§ PASSAGE TO READ
His burgeoning activism would bring him in 1965 to march alongside Martin Luther King Jr. and others in Selma, Ala., answering King's call for supporters of a local voting rights campaign. Jackson became a close ally of King — eventually leaving his graduate studies at the Chicago Theological Seminary to join King's Southern Christian Leadership Conference. He became the Chicago coordinator and a year later, in 1967, the national leader of the SCLC's Operation Breadbasket, which was dedicated to improving the economic conditions of Black communities in the U.S.
The Rev. Martin Luther King Jr. stands with other civil rights leaders on the balcony of the Lorraine Motel in Memphis, Tenn., on April 3, 1968, a day before he was assassinated. From left are Hosea Williams, Jesse Jackson, King and Ralph Abernathy.
(
Charles Kelly
/
AP
)
King's death marked the beginning of the end for Jackson's association with the SCLC. By 1971, he split with the group and formed his own organization, called Operation PUSH. The group continued Jackson's work to increase Black Americans' political strength and political opportunities.
Jackson later merged Operation PUSH with his National Rainbow Coalition to form the Rainbow PUSH Coalition, which became a prominent civil rights organization.
Throughout the 1970s and 1980s, Jackson, who became an ordained Baptist minister in 1968, increasingly became an influential player on the national stage.
In 1983, Jackson organized a voter registration drive in Chicago that is credited as being the key factor for the election of the city's first Black mayor, Harold Washington.

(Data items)
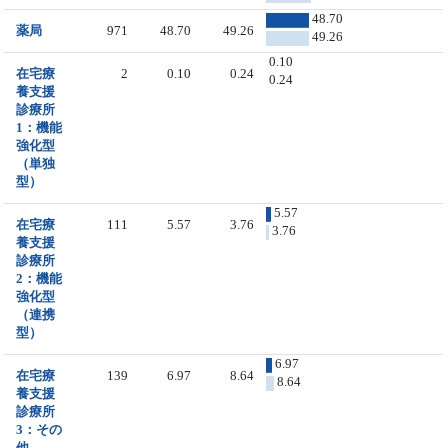
48.70
薬局
971
48.70
49.26
49.26
0.10
在宅療
2
0.10
0.24
0.24
養支援
診療所
1：機能
強化型
（単独
型）
5.57
在宅療
111
5.57
3.76
3.76
養支援
診療所
2：機能
強化型
（連携
型）
6.97
在宅療
139
6.97
8.64
8.64
養支援
診療所
3：その
他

§ WHAT THIS TASK INVOLVES
Decide whether each statement agrees with the passage about Jesse Jackson. Answer yes or no, and quote the words of the passage that settle it.
(a) Jackson became the national leader of Operation Breadbasket in 1967.
(b) Jackson formed Operation PUSH while he was still part of the SCLC.
(c) Jackson became an ordained Baptist minister in 1983.

§ REPLY
(a) Yes: "a year later, in 1967, the national leader of the SCLC's Operation Breadbasket"
(b) No: "By 1971, he split with the group and formed his own organization, called Operation PUSH."
(c) No: "who became an ordained Baptist minister in 1968"